SOURCE MATERIAL section start

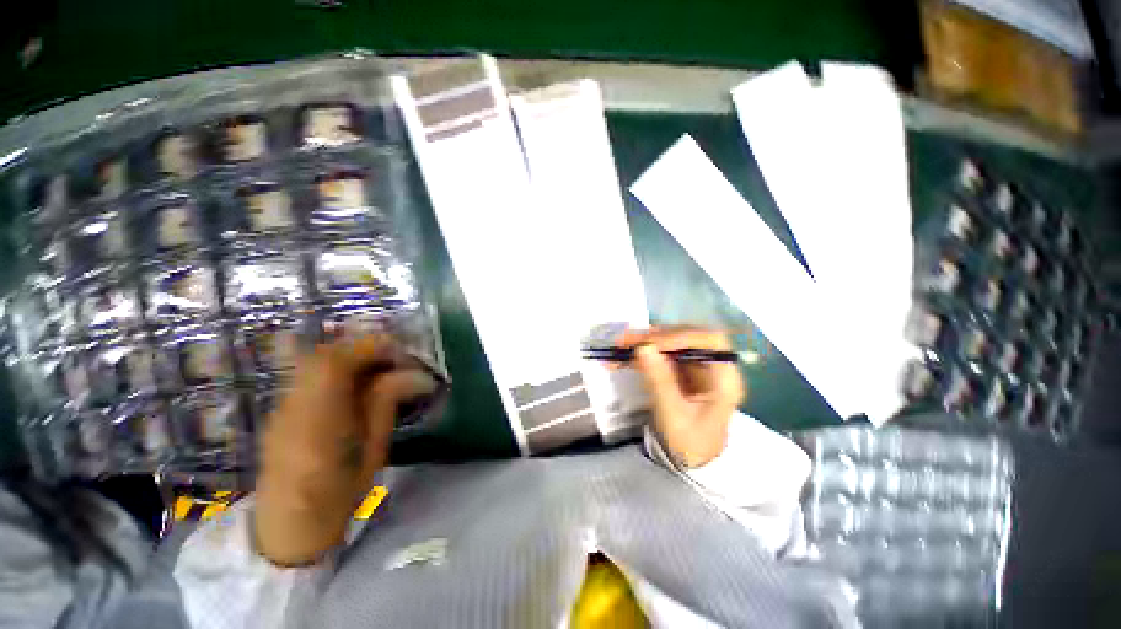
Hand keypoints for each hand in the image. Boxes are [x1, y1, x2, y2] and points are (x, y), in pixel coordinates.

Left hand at [254, 335, 435, 565]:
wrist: (288, 526)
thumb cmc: (339, 494)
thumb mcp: (373, 450)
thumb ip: (387, 404)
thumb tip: (417, 374)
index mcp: (319, 417)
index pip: (339, 362)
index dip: (373, 347)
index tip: (404, 353)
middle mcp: (294, 402)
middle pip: (325, 353)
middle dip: (365, 347)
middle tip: (396, 357)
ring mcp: (284, 403)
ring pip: (317, 360)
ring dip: (352, 355)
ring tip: (381, 367)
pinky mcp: (284, 407)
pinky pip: (311, 373)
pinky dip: (338, 367)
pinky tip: (356, 381)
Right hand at [620, 328, 744, 467]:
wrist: (693, 458)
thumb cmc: (690, 443)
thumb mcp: (673, 415)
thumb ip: (659, 381)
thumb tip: (643, 348)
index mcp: (724, 379)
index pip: (710, 342)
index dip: (682, 336)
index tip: (652, 344)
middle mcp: (713, 366)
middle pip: (687, 338)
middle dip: (655, 337)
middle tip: (626, 340)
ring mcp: (696, 366)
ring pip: (671, 343)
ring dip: (644, 342)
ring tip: (619, 346)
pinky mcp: (682, 369)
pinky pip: (661, 354)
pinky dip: (642, 353)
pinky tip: (623, 357)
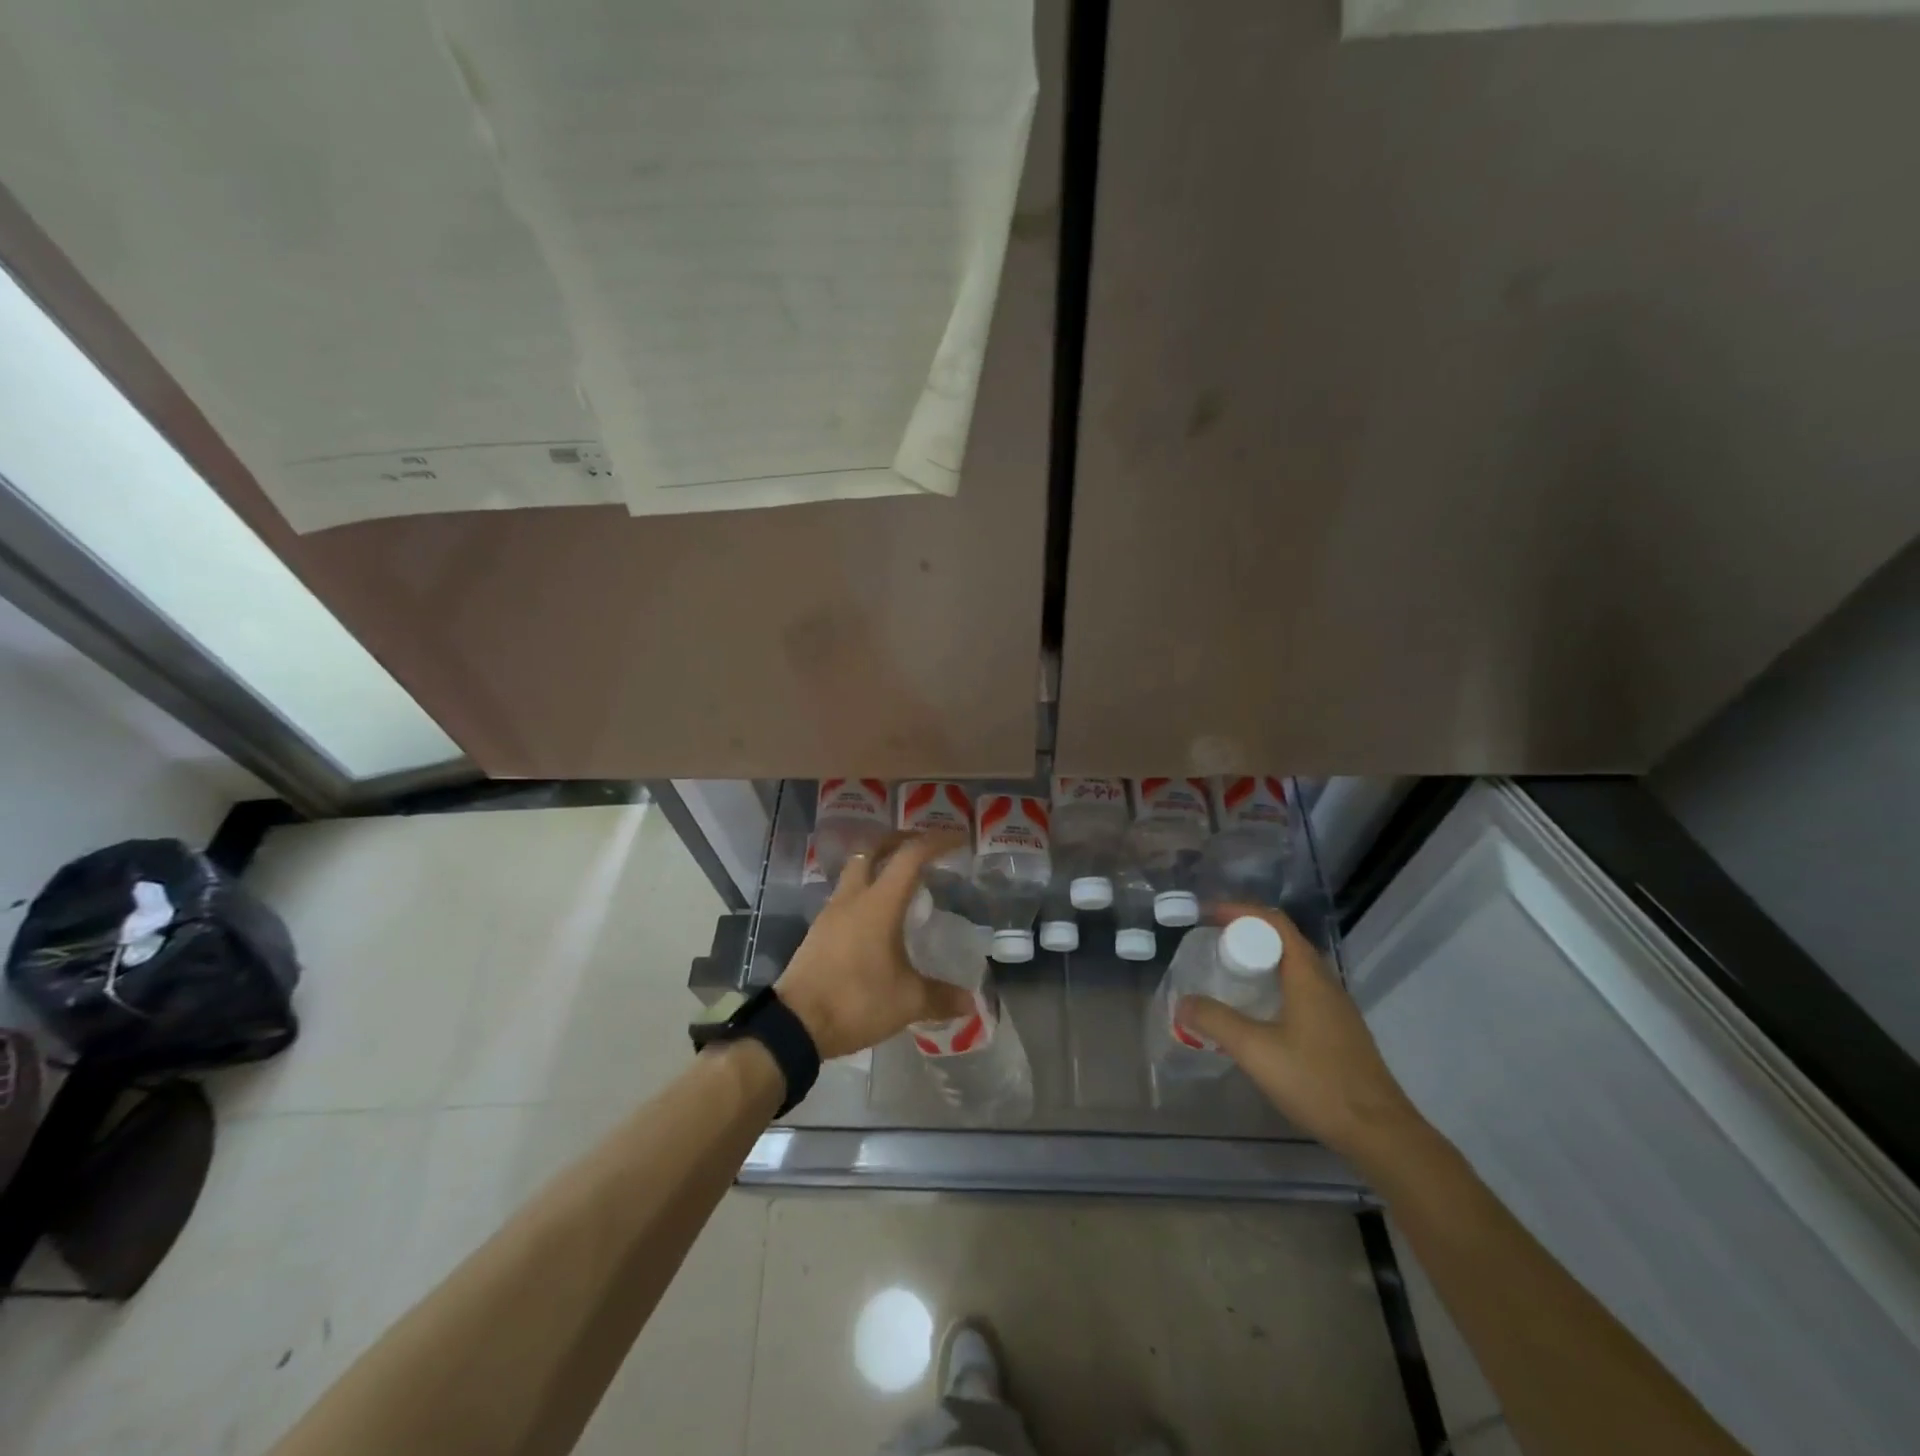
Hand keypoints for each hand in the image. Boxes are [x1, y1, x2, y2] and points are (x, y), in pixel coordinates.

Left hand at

SOURCE MATERIAL section end

■ WHAT YOU HAVE TO DO: The range runs from the line above containing "ring dip: (352, 355)" to the line containing "index mcp: (724, 379)", inclusive. Restate those lines word for word and no others.

■ TASK RESULT:
ring dip: (352, 355)
ring tip: (381, 367)
pinky mcp: (284, 407)
pinky pip: (311, 373)
pinky dip: (338, 367)
pinky tip: (356, 381)
Right hand at [620, 328, 744, 467]:
wrist: (693, 458)
thumb cmc: (690, 443)
thumb mcp: (673, 415)
thumb ip: (659, 381)
thumb tip: (643, 348)
index mcp: (724, 379)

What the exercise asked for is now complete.